AYDIN: MESLEKLERİN CİNSİYETİ YOKTUR
Hedeflenen uzun vadeli dönüşüm üzerine açıklamalarda bulunan İSTEK Okulları Bilişim ve Teknoloji Koordinatörü Serkan Aydın ise sözlerine şöyle devam etti:
“Öğretmenler, yöneticiler ve üniversite öğrencilerimizle birlikte test yaptık. Bu testle mevcut durumumuzu değerlendirip gelecekte izlenecek yolu belirledik. Çalıştay sonrası her katılımcı, kendi alanında ve yaşamında bu projenin gereklerini hayata geçirmek için çalışacak. Yılsonunda, çalıştayın daha da geniş katılımlı ikinci oturumunu düzenleyeceğiz. Bu oturumda da, ilk test ile son test sonuçlarını karşılaştırarak başlangıç noktamızı, hedeflerimize ne ölçüde ulaştığımızı ve kat ettiğimiz mesafeyi somut göreceğiz. Projenin uzun vadeli etkisi, mesleklerin bir cinsiyeti olmadığını içselleştirmek ve bunu hayatın her alanına yansıtmak olacak. Bu farkındalığın, küçük bir kartopu misali büyüyerek toplumsal bir dönüşüm yaratmasını hedefliyoruz.”

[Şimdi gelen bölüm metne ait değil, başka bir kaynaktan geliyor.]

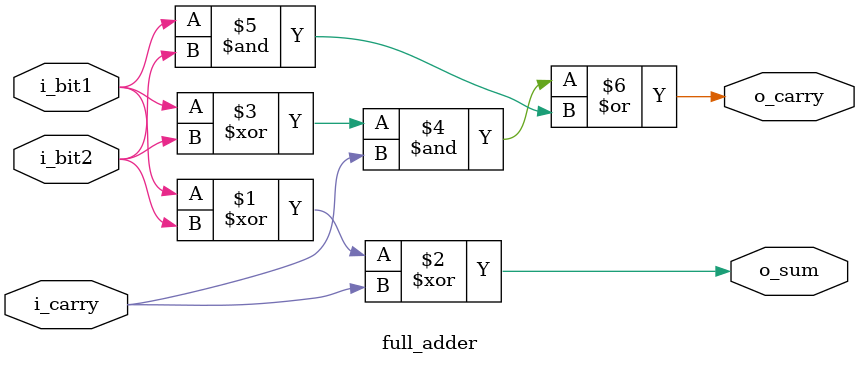
<source format=v>
module full_adder
	(
		input		i_bit1,
		input		i_bit2,
		input		i_carry,
		output	o_sum,
		output	o_carry
		);
		assign o_sum		= i_bit1^i_bit2^i_carry;
		assign o_carry	= (i_bit1^i_bit2)&i_carry|(i_bit1&i_bit2);
endmodule

</source>
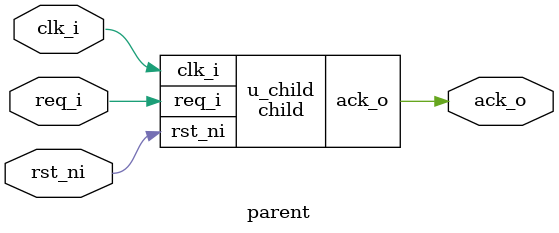
<source format=sv>
module child (
  input logic clk_i,
  input logic rst_ni,
  input logic req_i,
  output logic ack_o
);
  assign ack_o = req_i;
endmodule

module parent (
  input logic clk_i,
  input logic rst_ni,
  input logic req_i,
  output logic ack_o
);

  child u_child (
    .*
  );

endmodule

</source>
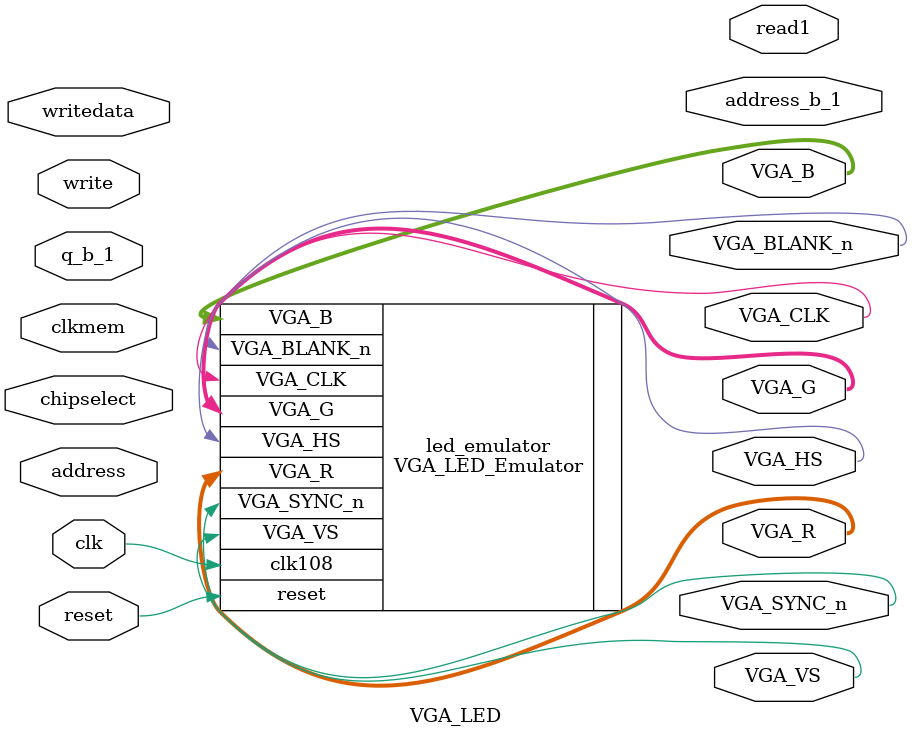
<source format=sv>
/* jco2127 jat2164 */

/*
 * Avalon memory-mapped peripheral for the VGA LED Emulator
 *
 * Stephen A. Edwards
 * Columbia University
 */

module VGA_LED(input logic        clk, clkmem,
	       input logic 	  reset,
	       input logic [31:0]  writedata,
	       input logic 	  write,
			 output logic read1, 
	       input 		  chipselect,
	       input logic [2:0]  address,
			 input logic [19:0] q_b_1, 
			 
			 output logic [15:0] address_b_1, 
	       output logic [7:0] VGA_R, VGA_G, VGA_B,
	       output logic 	  VGA_CLK, VGA_HS, VGA_VS, VGA_BLANK_n,
	       output logic 	  VGA_SYNC_n);

   //VGA_LED_Emulator led_emulator(.clk108(clk), .reset(reset), .*);
	VGA_LED_Emulator led_emulator (.clk108(clk), .reset(reset), .VGA_R(VGA_R), 
											.VGA_G(VGA_G), .VGA_B(VGA_B),
											.VGA_CLK(VGA_CLK), .VGA_HS(VGA_HS), .VGA_VS(VGA_VS), 
											.VGA_BLANK_n(VGA_BLANK_n), .VGA_SYNC_n(VGA_SYNC_n));

	/*
   always_ff @(posedge clk)
		if (reset) begin
			ballX <= 10'd320;
			ballY <= 10'd240;
		end else if (chipselect && write) begin
			ballX <= writedata[9:0];
			ballY <= writedata[25:16];
		end
*/
		endmodule

</source>
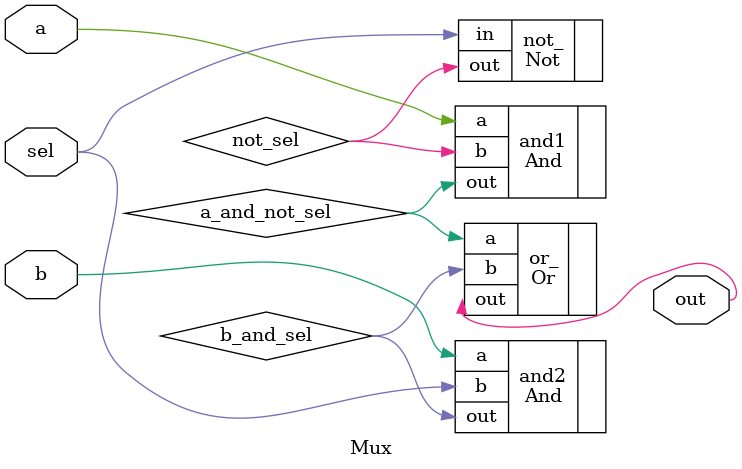
<source format=sv>
module Mux(
	input logic a,
	input logic b,
	input logic sel,
	output logic out
);
	logic not_sel;
	Not not_(
		.in(sel),
		.out(not_sel)
	);

	logic a_and_not_sel;
	And and1(
		.a(a),
		.b(not_sel),
		.out(a_and_not_sel)
	);

	logic b_and_sel;
	And and2(
		.a(b),
		.b(sel),
		.out(b_and_sel)
	);

	Or or_(
		.a(a_and_not_sel),
		.b(b_and_sel),
		.out(out)
	);
endmodule

</source>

ÇETİN: YENİLİKÇİ EĞİTİM MATERYALLERİNİN OLUŞTURULMASININ ÖNÜNÜ AÇIYORUZ
Yenilikçi adımlar attıklarını ifade eden İSTEK Okulları Lise Bilişim Teknolojileri Koordinatörü Barış Çetin, proje kapsamındaki çalışmaların küresel bir perspektif taşıdığını belirterek şu ifadeleri kullandı:
“Bu proje, STEM alanlarında kadınların topluma daha aktif katılımını artırmayı amaçlıyor. Öncelikli hedefimiz, K-12 sınıflarındaki öğretmenlerin ve liderlerin bakış açısını şekillendirmek. Ayrıca, cinsiyet ayrımı gözetmeyen ve yenilikçi eğitim materyallerinin oluşturulmasının önünü açacağız. Öğretmenlerimiz ve öğretmen adaylarımızla kapsayıcı materyallerin oluşturulması için yoğun çalışmalar yapıyoruz. Küresel bir perspektifle eğitim materyalleri ve STEM yatırımları oluşturmayı amaçlıyoruz. Bu süreç, yalnızca yerel değil, aynı zamanda küresel bir iş birliğinin ürünüdür.”